In other news, Sir Rocco Forte was among more than 300 business leaders who signed a letter to Chancellor Rachel Reeves to reinstate tax-free shopping in the UK in October 2024. Other signatories included designer Paul Smith, Heathrow Airport, John Lewis, and Shakespeare's Globe. The scrapping of VAT-free shopping for visitors outside the EU was blamed for a slump in luxury selling in London.

The group has also set aside £64.6 million for capital investment projects, up from £27.7 million in the prior 12 months. This investment is expected to accelerate the group's expansion in Europe and the Middle East, following a strategic partnership with Emerald Pine Capital.

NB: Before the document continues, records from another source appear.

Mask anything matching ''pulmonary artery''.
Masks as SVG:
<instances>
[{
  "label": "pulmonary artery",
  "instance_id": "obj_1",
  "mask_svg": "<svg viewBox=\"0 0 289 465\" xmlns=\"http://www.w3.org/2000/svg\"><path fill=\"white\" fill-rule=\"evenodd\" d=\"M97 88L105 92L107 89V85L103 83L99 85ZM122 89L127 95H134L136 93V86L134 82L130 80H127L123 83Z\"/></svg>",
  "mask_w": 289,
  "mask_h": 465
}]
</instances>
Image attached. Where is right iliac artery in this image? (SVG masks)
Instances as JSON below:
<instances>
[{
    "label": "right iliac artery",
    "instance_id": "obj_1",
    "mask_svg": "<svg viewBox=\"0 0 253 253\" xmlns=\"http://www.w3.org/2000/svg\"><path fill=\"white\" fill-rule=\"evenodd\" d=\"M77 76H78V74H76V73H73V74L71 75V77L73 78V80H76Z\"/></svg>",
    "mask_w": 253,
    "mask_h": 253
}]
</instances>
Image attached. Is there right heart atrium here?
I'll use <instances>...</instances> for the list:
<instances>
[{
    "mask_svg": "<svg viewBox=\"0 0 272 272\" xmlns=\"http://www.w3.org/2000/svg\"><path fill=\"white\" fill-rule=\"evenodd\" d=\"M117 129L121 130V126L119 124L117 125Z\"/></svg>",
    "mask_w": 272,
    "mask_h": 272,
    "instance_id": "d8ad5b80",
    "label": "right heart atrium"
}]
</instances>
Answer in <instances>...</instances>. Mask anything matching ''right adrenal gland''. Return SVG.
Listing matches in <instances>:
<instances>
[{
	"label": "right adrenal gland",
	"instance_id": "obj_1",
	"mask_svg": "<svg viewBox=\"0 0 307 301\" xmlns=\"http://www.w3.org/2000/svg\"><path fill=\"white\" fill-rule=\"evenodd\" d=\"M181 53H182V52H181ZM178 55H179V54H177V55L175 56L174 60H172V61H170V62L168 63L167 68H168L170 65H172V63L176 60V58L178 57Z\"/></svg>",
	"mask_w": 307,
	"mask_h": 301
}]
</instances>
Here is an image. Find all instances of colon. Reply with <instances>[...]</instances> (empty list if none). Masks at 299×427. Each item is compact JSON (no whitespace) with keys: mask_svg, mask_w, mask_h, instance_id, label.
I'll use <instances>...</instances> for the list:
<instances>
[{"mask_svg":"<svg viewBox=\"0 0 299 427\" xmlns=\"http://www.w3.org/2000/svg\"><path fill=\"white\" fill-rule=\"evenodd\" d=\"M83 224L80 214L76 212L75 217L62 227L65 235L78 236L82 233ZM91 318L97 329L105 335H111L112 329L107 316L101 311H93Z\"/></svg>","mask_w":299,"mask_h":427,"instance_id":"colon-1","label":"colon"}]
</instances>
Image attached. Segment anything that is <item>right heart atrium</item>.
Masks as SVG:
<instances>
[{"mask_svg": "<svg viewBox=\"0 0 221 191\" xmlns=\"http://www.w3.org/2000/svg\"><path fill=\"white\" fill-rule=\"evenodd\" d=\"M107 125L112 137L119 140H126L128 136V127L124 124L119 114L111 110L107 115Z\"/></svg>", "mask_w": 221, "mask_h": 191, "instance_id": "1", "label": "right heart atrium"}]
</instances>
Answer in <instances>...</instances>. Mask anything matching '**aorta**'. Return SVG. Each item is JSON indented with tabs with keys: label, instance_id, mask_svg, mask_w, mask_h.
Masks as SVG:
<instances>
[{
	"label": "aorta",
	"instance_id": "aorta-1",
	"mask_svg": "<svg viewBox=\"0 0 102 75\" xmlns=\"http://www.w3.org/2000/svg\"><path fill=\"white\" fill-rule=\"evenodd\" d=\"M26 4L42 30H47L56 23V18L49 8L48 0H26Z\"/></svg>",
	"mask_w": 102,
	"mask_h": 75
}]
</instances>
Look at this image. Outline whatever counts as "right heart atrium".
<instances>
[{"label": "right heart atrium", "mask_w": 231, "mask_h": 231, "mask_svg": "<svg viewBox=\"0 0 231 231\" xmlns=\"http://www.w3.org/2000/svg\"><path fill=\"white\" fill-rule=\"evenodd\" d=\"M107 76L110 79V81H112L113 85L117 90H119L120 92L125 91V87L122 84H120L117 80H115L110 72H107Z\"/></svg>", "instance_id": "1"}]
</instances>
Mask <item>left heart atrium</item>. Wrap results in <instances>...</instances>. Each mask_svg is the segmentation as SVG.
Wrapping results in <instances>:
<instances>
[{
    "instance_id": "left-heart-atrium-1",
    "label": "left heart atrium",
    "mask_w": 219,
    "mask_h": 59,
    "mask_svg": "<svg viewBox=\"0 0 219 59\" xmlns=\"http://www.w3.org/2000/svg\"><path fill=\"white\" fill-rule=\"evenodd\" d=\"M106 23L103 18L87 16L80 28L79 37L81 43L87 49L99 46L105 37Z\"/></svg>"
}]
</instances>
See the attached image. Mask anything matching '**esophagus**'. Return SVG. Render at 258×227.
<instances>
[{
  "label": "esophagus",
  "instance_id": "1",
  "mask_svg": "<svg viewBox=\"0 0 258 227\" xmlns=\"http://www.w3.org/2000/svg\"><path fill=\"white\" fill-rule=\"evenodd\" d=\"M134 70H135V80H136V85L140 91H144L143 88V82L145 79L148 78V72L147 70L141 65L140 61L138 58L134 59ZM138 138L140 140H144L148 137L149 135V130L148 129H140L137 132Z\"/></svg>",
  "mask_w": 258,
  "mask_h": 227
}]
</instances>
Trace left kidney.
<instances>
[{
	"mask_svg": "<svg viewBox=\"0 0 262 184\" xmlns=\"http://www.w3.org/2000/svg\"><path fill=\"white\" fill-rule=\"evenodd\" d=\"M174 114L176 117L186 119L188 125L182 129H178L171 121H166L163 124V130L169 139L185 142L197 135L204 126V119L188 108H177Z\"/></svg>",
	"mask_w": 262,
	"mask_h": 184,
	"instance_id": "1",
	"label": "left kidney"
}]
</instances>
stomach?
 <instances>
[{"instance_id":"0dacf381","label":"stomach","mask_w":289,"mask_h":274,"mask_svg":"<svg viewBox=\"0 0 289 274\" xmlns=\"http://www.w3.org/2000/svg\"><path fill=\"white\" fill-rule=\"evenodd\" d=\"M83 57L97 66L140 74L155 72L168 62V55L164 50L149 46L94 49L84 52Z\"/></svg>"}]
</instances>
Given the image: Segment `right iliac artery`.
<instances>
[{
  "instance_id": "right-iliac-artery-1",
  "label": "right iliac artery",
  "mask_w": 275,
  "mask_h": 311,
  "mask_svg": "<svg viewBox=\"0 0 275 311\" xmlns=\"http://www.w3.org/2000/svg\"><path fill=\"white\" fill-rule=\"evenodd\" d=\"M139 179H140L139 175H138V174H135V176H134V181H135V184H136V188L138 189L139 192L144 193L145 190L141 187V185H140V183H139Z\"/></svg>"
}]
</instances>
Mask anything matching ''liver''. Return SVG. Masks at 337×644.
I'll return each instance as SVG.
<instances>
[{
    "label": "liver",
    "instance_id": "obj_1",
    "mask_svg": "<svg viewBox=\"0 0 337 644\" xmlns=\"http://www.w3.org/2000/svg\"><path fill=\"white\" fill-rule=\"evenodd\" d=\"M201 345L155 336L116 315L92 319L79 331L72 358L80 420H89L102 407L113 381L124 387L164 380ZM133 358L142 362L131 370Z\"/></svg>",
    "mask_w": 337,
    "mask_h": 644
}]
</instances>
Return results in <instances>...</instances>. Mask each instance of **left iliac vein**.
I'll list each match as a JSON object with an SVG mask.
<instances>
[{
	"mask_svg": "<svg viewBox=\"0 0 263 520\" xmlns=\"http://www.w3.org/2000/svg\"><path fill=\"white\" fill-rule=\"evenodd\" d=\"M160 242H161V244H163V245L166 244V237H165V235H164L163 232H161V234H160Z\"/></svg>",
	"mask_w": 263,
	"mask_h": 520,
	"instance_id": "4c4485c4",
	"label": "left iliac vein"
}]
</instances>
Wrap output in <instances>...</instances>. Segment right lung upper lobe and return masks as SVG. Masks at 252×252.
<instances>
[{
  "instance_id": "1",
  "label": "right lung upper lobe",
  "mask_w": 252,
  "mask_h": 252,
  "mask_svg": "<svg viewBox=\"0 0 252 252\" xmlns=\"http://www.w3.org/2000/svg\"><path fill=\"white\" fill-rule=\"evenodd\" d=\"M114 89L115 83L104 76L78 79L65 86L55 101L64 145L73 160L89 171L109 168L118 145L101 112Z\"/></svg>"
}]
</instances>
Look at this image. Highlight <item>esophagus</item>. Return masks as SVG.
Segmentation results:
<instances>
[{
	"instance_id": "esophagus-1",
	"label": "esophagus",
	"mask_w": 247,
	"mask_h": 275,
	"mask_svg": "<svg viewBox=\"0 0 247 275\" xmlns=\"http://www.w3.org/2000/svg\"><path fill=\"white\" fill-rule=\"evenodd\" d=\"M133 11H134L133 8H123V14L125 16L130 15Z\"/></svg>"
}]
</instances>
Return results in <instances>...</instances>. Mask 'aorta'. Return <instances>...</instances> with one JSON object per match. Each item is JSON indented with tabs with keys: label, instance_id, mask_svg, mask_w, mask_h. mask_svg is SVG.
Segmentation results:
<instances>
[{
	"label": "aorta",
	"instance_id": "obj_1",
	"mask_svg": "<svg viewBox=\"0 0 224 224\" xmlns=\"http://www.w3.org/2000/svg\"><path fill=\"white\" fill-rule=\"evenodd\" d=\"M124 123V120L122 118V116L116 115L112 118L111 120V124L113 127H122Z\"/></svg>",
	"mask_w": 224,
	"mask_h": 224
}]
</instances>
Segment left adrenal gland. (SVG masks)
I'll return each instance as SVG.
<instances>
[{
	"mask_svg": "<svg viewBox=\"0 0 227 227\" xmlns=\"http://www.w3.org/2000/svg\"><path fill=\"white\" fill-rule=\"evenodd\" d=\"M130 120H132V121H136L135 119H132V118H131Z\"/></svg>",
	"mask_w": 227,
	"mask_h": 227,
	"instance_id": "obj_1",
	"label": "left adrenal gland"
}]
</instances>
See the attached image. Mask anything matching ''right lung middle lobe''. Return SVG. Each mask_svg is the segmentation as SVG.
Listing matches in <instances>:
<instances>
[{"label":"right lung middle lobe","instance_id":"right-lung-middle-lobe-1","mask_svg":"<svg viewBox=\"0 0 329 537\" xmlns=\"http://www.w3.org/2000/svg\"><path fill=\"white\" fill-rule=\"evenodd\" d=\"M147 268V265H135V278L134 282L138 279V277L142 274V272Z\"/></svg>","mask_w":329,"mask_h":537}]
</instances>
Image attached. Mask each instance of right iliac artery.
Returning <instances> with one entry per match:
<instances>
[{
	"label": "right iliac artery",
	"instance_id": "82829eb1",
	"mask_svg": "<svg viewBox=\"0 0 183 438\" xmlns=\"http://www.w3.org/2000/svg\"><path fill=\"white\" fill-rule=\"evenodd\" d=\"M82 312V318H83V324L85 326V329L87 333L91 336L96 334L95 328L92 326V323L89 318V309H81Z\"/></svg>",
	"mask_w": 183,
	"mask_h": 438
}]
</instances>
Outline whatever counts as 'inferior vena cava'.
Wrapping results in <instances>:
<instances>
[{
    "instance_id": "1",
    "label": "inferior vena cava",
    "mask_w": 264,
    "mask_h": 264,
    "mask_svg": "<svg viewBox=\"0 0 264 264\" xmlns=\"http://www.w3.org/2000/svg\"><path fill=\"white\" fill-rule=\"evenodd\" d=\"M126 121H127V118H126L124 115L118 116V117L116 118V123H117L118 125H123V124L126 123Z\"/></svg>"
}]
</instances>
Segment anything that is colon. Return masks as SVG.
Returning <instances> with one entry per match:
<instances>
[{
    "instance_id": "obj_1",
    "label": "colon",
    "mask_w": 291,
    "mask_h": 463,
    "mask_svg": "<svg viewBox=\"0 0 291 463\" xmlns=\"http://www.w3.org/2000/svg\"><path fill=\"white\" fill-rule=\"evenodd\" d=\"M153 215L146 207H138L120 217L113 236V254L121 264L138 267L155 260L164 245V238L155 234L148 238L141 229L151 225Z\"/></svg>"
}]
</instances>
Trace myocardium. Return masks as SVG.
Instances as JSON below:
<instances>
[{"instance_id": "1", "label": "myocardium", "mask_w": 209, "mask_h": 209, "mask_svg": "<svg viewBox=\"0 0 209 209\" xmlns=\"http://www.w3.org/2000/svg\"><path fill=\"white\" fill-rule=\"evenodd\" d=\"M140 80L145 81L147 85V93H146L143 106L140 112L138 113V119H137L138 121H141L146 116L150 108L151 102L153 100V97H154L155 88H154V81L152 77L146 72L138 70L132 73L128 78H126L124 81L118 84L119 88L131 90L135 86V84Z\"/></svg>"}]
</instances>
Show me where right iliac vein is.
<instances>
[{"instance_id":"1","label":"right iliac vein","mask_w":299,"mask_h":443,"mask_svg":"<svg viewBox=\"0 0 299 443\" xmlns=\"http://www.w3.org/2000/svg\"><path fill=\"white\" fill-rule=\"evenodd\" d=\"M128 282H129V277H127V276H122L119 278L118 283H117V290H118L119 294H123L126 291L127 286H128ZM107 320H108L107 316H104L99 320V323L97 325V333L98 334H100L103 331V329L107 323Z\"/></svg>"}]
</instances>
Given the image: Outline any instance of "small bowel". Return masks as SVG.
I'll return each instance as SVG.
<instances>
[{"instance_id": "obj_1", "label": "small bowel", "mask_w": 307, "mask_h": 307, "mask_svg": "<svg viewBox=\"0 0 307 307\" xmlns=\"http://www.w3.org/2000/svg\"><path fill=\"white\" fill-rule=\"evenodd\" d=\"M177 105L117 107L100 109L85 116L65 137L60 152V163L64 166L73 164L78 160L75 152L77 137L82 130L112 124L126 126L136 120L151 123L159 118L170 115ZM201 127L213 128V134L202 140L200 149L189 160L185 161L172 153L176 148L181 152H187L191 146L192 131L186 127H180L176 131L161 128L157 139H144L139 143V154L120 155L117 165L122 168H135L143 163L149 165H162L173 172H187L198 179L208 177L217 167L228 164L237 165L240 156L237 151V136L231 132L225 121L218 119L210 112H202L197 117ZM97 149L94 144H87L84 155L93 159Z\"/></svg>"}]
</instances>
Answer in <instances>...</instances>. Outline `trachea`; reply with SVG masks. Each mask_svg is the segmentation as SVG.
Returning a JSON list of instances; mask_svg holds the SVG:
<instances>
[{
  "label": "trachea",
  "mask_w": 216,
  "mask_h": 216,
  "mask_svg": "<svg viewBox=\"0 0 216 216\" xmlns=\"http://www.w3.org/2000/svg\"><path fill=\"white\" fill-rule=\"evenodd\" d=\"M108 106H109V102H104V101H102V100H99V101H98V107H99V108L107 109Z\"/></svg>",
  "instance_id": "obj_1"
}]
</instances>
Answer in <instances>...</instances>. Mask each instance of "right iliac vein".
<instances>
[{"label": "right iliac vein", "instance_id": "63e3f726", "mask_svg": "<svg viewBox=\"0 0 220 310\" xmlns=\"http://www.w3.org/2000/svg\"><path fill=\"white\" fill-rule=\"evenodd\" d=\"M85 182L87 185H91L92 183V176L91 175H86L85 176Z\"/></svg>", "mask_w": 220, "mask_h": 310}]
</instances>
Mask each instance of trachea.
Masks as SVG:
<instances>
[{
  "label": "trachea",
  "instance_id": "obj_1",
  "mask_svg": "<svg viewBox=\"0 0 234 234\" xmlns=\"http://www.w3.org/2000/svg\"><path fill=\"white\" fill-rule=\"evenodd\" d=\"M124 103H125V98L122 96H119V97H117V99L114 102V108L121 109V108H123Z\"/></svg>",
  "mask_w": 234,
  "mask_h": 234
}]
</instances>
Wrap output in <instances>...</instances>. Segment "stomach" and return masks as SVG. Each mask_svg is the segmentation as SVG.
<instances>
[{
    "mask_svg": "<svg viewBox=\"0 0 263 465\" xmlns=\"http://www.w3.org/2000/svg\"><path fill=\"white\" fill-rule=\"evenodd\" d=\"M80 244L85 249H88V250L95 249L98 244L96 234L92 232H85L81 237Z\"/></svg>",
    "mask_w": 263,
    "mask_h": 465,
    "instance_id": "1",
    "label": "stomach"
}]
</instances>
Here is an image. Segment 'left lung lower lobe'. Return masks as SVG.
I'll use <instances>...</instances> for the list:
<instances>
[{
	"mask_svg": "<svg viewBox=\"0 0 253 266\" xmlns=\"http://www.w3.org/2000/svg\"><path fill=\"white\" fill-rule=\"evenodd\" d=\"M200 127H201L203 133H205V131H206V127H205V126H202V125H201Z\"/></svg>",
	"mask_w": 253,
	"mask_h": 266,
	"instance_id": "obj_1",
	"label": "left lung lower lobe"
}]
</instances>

In summary, Rocco Forte Hotels is showing steady revenue growth and investment in refurbishments and expansions post the involvement of Middle Eastern capital partners, including PIF. However, specific financial performance attributable solely to PIF's investment was not detailed in the available sources.

Investing in the group's capital investment projects resulted in an increase from £27.7 million to £64.6 million, signifying a focus on business expansion in Europe and the Middle East. The strong financial results and expansion plans of Rocco Forte Hotels, as evidenced by their increased revenue and ongoing investing in markets like the UK and Russia, reflect positively on the finance sector and the hospitality industry.